Si tratta di una caricatura che fa drizzare i capelli in testa senza un briciolo di ironia, che potrebbe far arrossire persino la National Review. Il vero Reagan, ovviamente, aveva un debole per il sabotaggio dei canali secondari, per le operazioni illegali della CIA e per far saltare in aria le cose. Come il New York Times ha riportato un anno fa, sulla base di documenti divulgati di recente, i surrogati della campagna presidenziale del 1980 con cui Reagan ha lavorato, nel 1980, hanno ammesso di aver cercato di ostacolare le trattative con gli ostaggi iraniani per impedire a Jimmy Carter di vincere le elezioni.

Il famigerato scandalo Iran-Contra ha visto gli Stati Uniti vendere armi all’Iran per finanziare i ribelli di destra in Nicaragua che hanno rapito, torturato e giustiziato uomini, donne e bambini. A differenza del Reagan di Black Ops Cold Wars, che è molto attento ai dettagli di ogni operazione della CIA, quello vero sosteneva di non essere a conoscenza di persone nella sua amministrazione che violano la legge internazionale per finanziare gli squadroni della morte in Sud America.
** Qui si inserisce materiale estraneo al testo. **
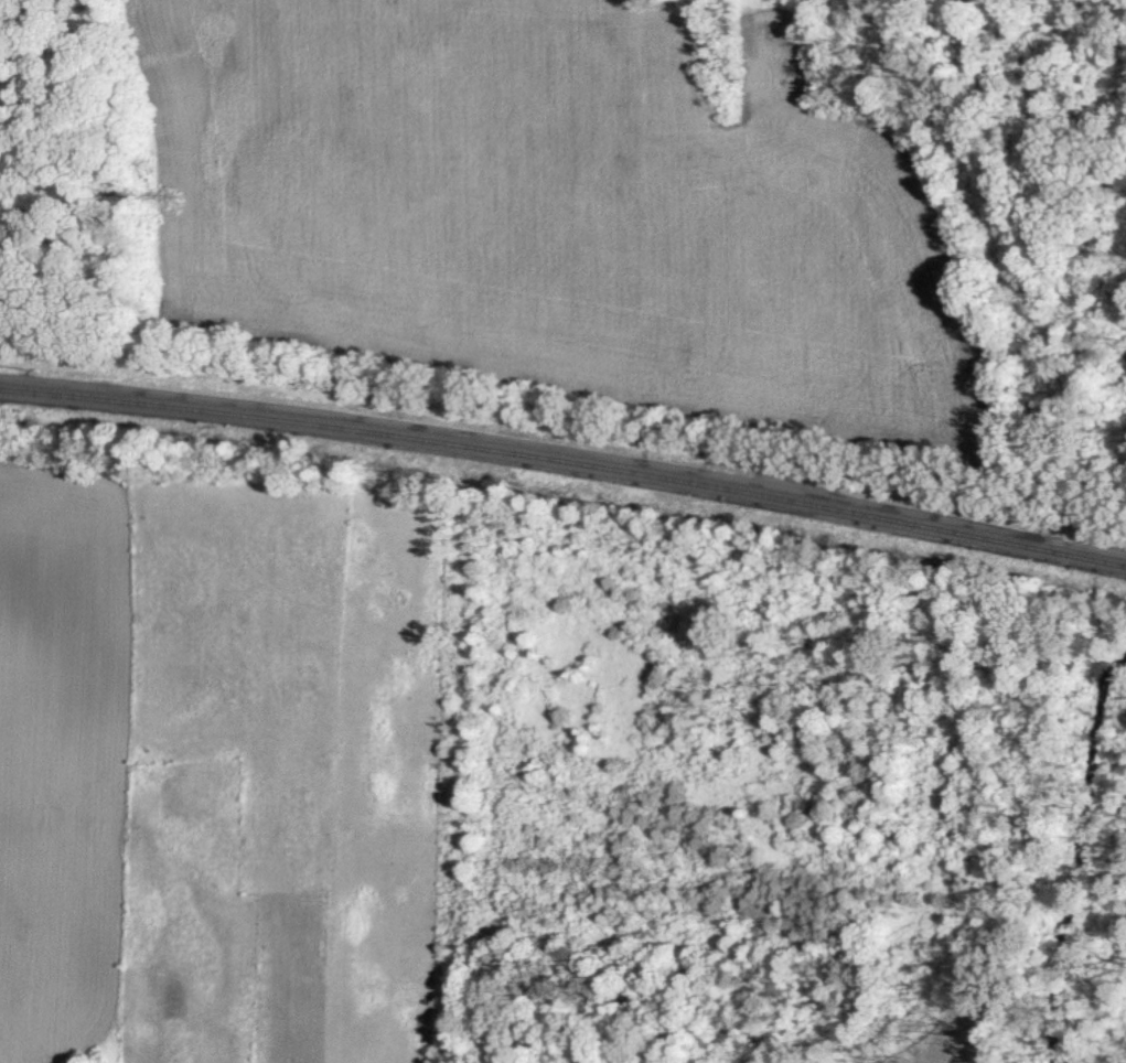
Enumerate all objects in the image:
river: (1118, 6)
railway: (565, 458)

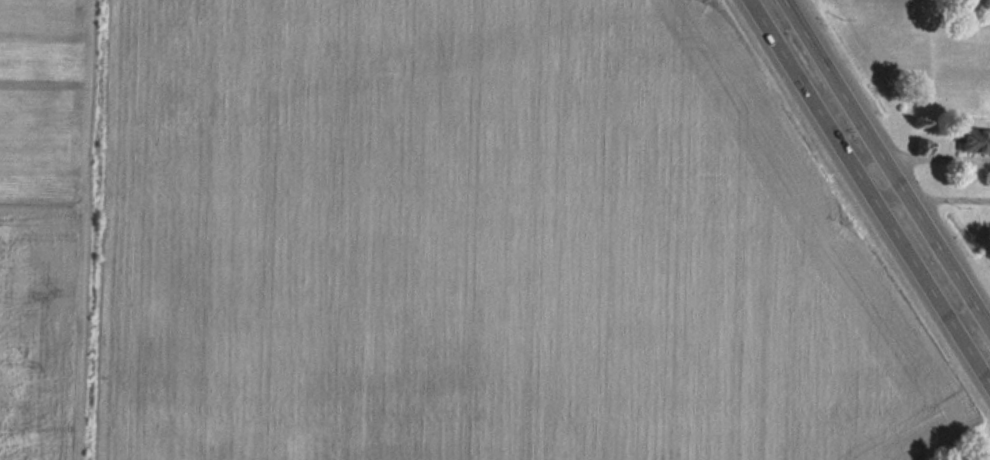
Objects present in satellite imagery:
building: (974, 140)
road: (890, 158)
road: (869, 192)
road: (953, 199)
building: (969, 459)

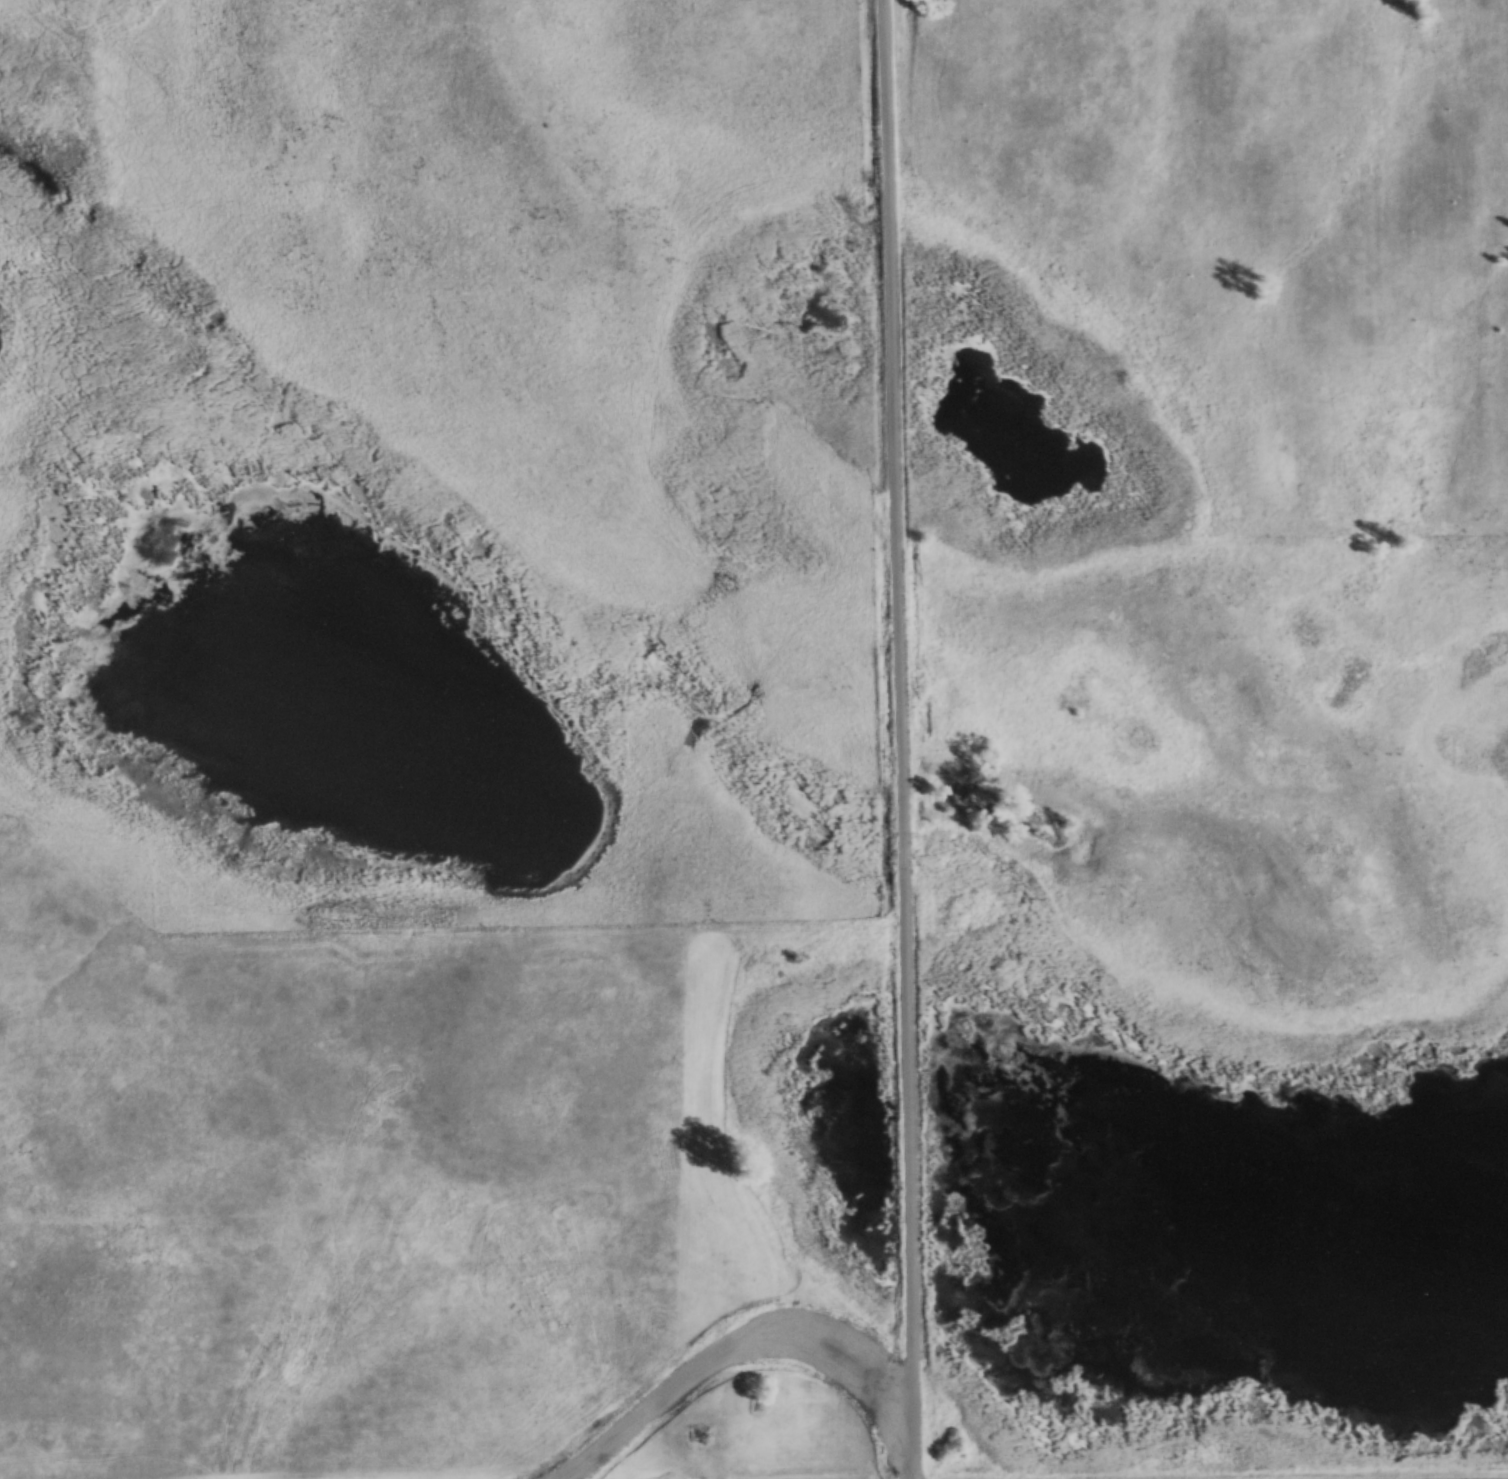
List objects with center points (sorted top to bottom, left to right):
river: (332, 633)
road: (903, 739)
river: (1132, 1097)
river: (1384, 1198)
river: (1157, 1308)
Alla fine sono stati incriminati quattordici funzionari dell’amministrazione Reagan, tra cui il tenente colonnello Oliver North, che all’epoca faceva parte del Consiglio di Sicurezza Nazionale, e che successivamente si è consultato su Call of Duty: Black Ops II: “Voglio combattere per salvare l’America di Reagan? No, non voglio”

La maggior parte dell’agiografia di Reagan si concentra sulla sua spacconata della Guerra Fredda, forse perché la sua eredità sul fronte casalingo è ancora più dannosa. Morning in America è una conclusione scontata nella Guerra Fredda dei Black Ops. Cosa stai difendendo? Il boom dei mercati capitalistici e i bassi tassi di inflazione, ovviamente. Ma in realtà i guerrieri della Guerra Fredda proteggevano il saccheggio delle classi lavoratrici americane trasformando i mercati non regolamentati e l’irruzione dei sindacati in virtù antisovietiche. Reaganomics ha visto i ricchi arricchirsi mentre il salario minimo continuava a ristagnare.
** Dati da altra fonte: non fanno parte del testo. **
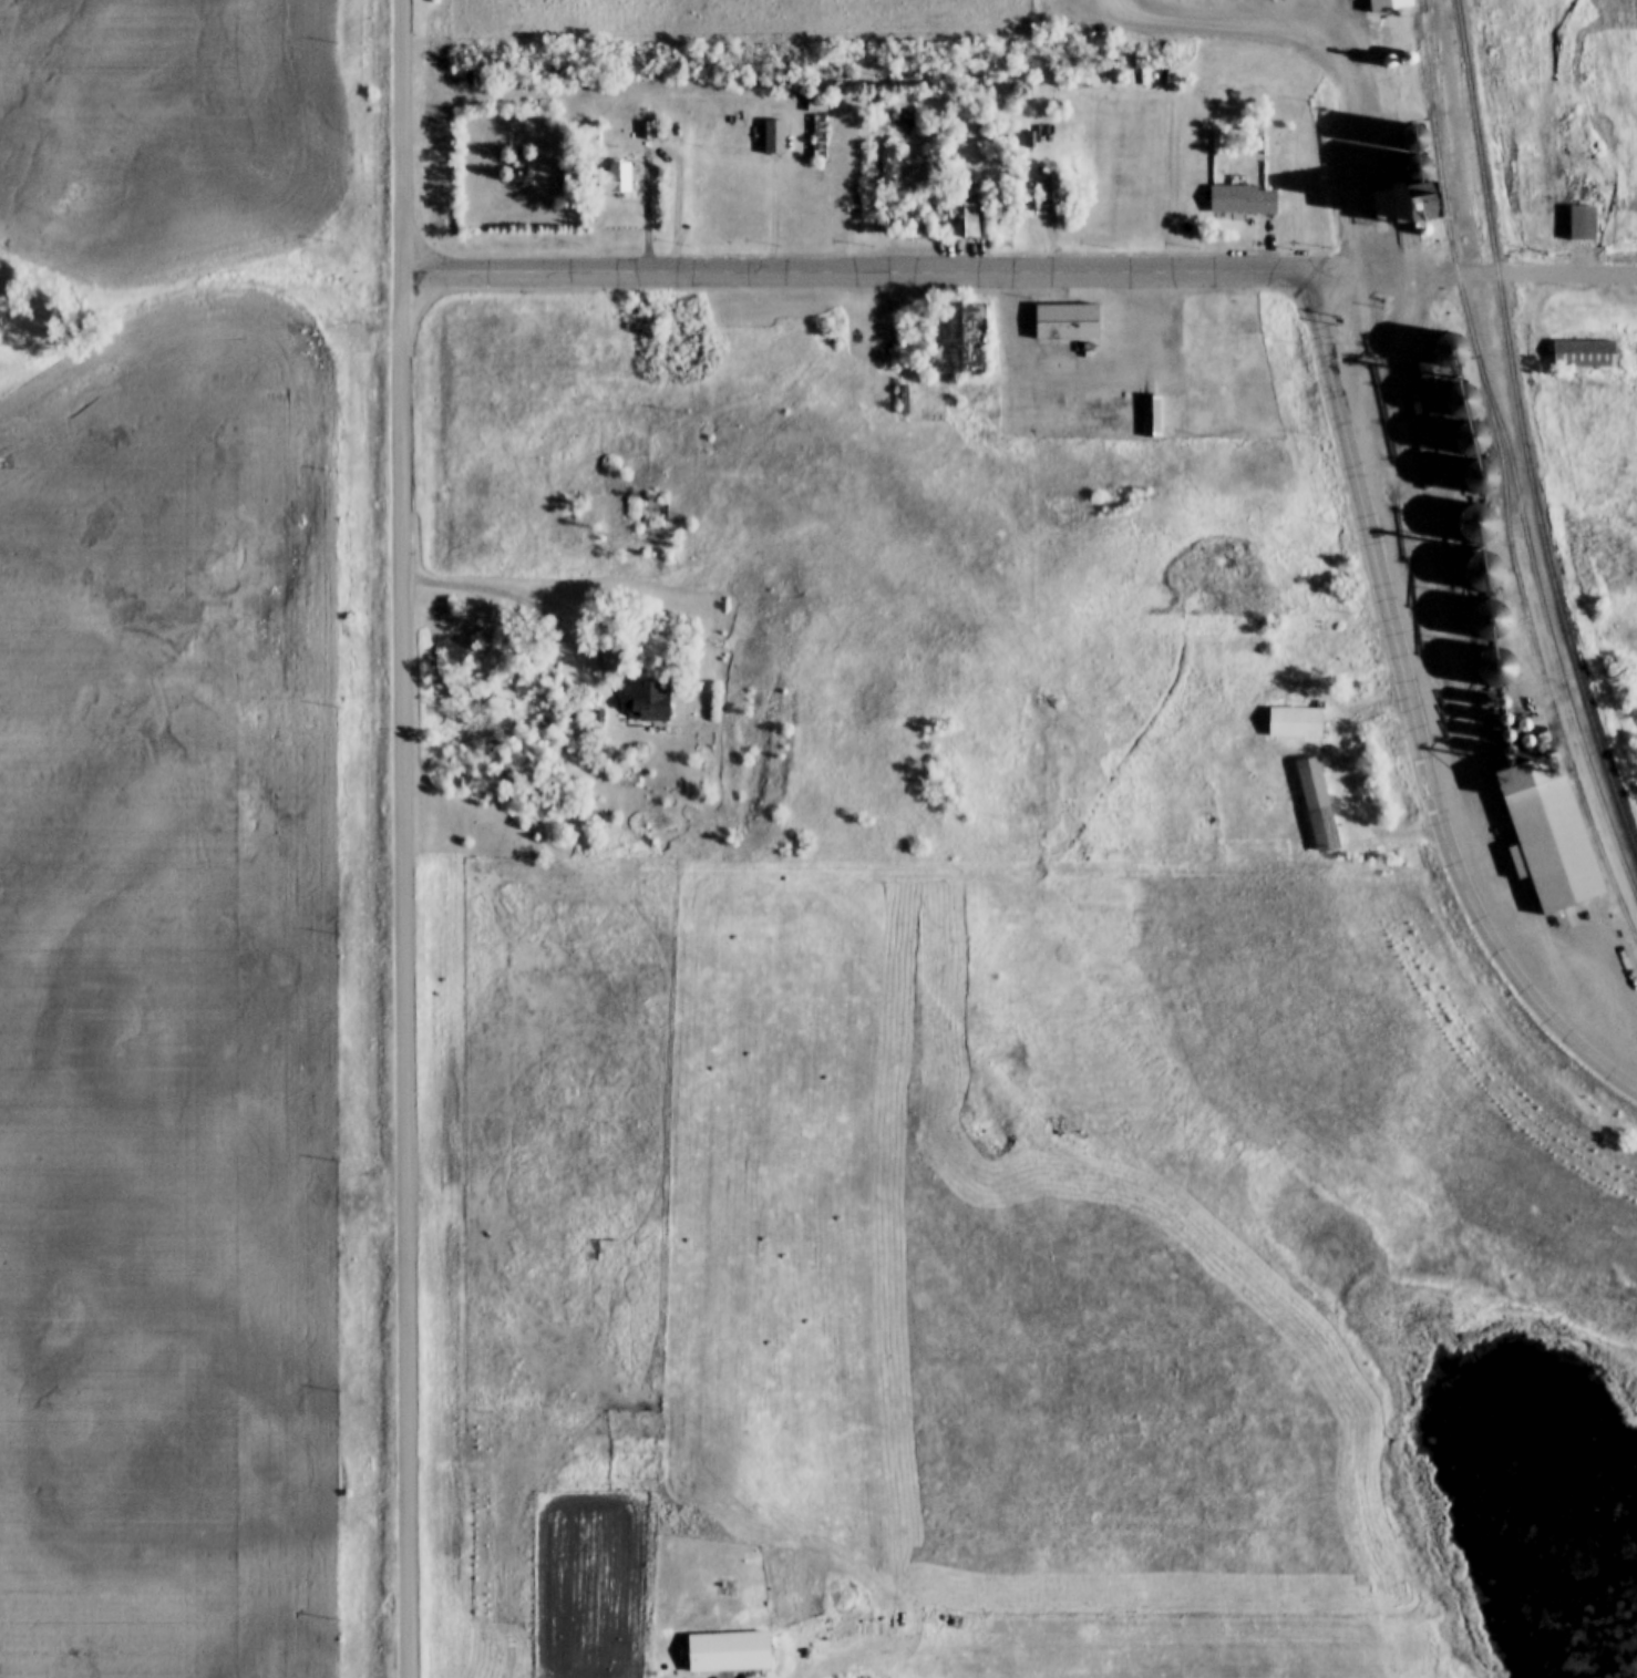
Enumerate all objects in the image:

Nel frattempo, Reagan ha dato la colpa dell’impoverimento della base alle “welfare queen” e ai tossicodipendenti, intensificando la guerra alla droga e aprendo la strada al moderno complesso industriale carcerario che incarcera e priva di diritti le persone di colore, soprattutto neri. Sotto Reagan più fondi in assoluto sono andati ai dipartimenti di polizia, e i nuovi minimi obbligatori implementati di recente hanno mandato in prigione più persone. Tutto questo in un contesto di campagne di appello razziste ai diritti degli Stati, al piccolo governo e alla libertà individuale, volte a minare la legislazione federale sul diritto di voto e sulla desegregazione.

La cosa più strana dell’omaggio nostalgico della Guerra Fredda dei Black Opsa Reagan è che non arriva negli anni della capitolazione di Bill Clinton “l’era del grande governo è finita” all’eredità di Reagan, o di George W. La guerra globale di Bush “con noi o contro di noi” contro il terrore, o anche l’indecoroso bootlicking Reagan delle primarie repubblicane del 2012 e del 2016, ma nel 2020, un anno in cui anche i cosiddetti portabandiera del conservatorismo di Reagan hanno lasciato cadere la maschera dai loro volti corrotti e reazionari, per poi investirla con un camioncino, solo per far sì che Donald Trump potesse twittare cose belle su di loro.

Forse dopo quattro anni di guerra fredda di Trump Black Ops avrebbe dovuto offrire un richiamo a un tempo più rispettabile, quando leader politici di profonda convinzione con chiare bussole morali guidavano il paese attraverso tempi duri e divisi. Siamo in una pandemia, dopotutto, e una qualche leadership effettiva su questioni letteralmente di vita e di morte sarebbe molto apprezzata. Naturalmente, Reagan ha supervisionato la sua crisi sanitaria nazionale – l’epidemia di AIDS – e non gliene fregava un cazzo. In realtà, la sua amministrazione ha iniziato a scherzarci sopra.

“Voglio combattere per salvare l’America di Reagan? No, non voglio”. E per fortuna la Black Ops Cold war non ti costringe a farlo. Quello che vorrei fare è giocare a un cacciatore di taglie che viaggia nel tempo e fare il culo a Reagan prima dell’Aia. Perché, nel caso in cui uno dei prossimi giochi più venduti dell’anno vi abbia dato l’impressione sbagliata, è stato un vero stronzo.